◆ **Exercise brief**
Could you quote the listing below word for word, starting with the line that contains "Rendered at 1654 by 1241 pixels." and going on through the line that contains "title Les systèmes"?

◆ **Data to use**
-- -- --

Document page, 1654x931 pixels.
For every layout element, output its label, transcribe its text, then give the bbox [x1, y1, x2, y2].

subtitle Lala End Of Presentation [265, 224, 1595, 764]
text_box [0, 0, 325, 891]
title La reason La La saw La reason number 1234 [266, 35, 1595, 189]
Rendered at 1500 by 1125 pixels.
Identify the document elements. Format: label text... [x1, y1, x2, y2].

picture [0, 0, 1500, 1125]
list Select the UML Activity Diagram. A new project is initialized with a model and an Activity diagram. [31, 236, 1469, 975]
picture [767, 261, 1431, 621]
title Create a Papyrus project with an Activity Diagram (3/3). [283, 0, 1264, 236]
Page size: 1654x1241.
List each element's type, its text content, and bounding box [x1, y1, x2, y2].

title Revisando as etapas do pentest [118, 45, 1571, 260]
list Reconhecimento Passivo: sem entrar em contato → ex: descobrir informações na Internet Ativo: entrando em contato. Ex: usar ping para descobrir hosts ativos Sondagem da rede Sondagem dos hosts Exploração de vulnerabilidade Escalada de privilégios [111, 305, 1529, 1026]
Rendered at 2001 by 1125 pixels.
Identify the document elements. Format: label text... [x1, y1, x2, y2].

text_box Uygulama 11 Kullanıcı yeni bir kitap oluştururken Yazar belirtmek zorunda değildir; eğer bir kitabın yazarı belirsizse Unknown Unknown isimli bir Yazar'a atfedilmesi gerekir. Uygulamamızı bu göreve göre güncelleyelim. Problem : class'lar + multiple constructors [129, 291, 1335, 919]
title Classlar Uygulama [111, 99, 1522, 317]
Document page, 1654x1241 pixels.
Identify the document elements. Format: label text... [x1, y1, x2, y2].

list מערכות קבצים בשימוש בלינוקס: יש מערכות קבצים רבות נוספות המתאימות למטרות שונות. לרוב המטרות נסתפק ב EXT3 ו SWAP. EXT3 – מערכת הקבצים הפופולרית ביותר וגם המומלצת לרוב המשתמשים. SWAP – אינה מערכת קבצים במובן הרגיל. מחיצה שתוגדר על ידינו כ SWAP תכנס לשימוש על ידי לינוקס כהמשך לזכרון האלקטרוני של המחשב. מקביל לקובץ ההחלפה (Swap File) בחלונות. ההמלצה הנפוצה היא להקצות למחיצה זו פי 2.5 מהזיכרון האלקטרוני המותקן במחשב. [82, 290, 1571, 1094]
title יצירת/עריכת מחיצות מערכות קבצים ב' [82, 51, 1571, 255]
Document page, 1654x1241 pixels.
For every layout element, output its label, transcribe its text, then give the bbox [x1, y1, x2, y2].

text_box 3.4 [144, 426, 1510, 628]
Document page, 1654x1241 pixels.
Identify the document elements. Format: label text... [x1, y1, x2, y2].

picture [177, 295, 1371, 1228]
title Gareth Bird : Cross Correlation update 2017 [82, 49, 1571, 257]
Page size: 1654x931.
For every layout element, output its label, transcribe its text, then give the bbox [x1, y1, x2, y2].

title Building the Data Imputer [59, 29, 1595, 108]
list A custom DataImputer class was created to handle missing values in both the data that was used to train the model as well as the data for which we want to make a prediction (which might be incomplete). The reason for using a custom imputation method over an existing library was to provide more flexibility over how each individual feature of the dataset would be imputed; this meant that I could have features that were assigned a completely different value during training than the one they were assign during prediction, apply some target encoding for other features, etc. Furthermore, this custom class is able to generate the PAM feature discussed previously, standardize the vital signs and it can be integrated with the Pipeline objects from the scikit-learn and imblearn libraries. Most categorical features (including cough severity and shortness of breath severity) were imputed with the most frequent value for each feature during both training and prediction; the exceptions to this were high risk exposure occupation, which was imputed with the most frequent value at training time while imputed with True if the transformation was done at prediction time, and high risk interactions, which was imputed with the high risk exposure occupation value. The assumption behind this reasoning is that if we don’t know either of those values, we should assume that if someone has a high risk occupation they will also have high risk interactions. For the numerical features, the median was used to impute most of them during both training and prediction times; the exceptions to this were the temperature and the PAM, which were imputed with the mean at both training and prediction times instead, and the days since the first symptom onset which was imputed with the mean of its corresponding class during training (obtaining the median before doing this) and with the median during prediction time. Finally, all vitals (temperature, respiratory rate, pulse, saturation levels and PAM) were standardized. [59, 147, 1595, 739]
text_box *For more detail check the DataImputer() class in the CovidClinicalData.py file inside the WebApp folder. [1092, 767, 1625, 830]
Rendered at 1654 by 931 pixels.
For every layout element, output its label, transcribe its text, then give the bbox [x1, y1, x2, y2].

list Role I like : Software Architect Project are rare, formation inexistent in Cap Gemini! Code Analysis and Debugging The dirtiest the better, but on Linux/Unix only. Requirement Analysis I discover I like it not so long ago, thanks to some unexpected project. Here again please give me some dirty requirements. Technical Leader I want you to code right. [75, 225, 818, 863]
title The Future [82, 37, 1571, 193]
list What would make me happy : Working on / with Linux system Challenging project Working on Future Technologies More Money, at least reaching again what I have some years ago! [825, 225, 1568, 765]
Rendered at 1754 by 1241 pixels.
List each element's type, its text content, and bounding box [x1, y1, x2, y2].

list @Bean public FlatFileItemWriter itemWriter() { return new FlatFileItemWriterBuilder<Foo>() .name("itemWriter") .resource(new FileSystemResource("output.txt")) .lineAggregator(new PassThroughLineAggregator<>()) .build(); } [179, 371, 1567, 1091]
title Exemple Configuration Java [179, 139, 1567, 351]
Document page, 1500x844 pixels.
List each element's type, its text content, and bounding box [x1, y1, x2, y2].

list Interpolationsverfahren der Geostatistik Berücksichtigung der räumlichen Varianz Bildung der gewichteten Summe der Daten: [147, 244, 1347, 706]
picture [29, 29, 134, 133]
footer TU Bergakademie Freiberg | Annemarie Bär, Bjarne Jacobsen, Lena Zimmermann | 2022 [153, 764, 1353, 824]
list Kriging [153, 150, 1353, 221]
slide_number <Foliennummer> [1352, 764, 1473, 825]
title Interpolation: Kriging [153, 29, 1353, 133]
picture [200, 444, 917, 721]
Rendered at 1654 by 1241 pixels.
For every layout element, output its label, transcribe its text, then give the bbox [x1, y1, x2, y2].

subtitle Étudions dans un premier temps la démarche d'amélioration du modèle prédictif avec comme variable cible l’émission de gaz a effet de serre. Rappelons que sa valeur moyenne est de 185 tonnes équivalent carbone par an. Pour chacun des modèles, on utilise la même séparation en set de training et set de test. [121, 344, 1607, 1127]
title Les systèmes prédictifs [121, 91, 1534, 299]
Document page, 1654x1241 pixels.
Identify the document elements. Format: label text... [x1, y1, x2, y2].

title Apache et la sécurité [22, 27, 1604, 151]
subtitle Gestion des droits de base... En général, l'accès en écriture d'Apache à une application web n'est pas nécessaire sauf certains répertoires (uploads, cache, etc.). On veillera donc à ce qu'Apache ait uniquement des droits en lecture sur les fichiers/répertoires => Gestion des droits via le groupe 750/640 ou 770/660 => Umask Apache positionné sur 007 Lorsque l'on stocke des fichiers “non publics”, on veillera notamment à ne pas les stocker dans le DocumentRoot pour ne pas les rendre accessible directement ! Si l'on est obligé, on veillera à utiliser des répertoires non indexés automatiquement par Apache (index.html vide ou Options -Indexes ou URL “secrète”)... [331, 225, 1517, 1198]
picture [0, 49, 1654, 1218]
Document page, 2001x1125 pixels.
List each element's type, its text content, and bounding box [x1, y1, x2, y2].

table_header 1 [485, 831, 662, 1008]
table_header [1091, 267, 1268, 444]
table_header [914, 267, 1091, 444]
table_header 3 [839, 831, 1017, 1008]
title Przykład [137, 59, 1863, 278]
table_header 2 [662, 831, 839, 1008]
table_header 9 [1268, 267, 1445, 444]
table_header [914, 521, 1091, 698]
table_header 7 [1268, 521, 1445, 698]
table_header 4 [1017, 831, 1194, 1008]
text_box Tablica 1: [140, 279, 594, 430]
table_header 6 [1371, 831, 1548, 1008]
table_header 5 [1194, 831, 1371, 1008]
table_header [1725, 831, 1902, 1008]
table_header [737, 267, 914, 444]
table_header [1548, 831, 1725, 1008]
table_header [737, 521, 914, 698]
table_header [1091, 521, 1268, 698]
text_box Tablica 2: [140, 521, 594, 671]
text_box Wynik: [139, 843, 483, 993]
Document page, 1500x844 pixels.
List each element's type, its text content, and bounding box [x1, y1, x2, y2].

-- -- --

◆ **Full response**
Rendered at 1654 by 1241 pixels.
For every layout element, output its label, transcribe its text, then give the bbox [x1, y1, x2, y2].

subtitle Étudions dans un premier temps la démarche d'amélioration du modèle prédictif avec comme variable cible l’émission de gaz a effet de serre. Rappelons que sa valeur moyenne est de 185 tonnes équivalent carbone par an. Pour chacun des modèles, on utilise la même séparation en set de training et set de test. [121, 344, 1607, 1127]
title Les systèmes prédictifs [121, 91, 1534, 299]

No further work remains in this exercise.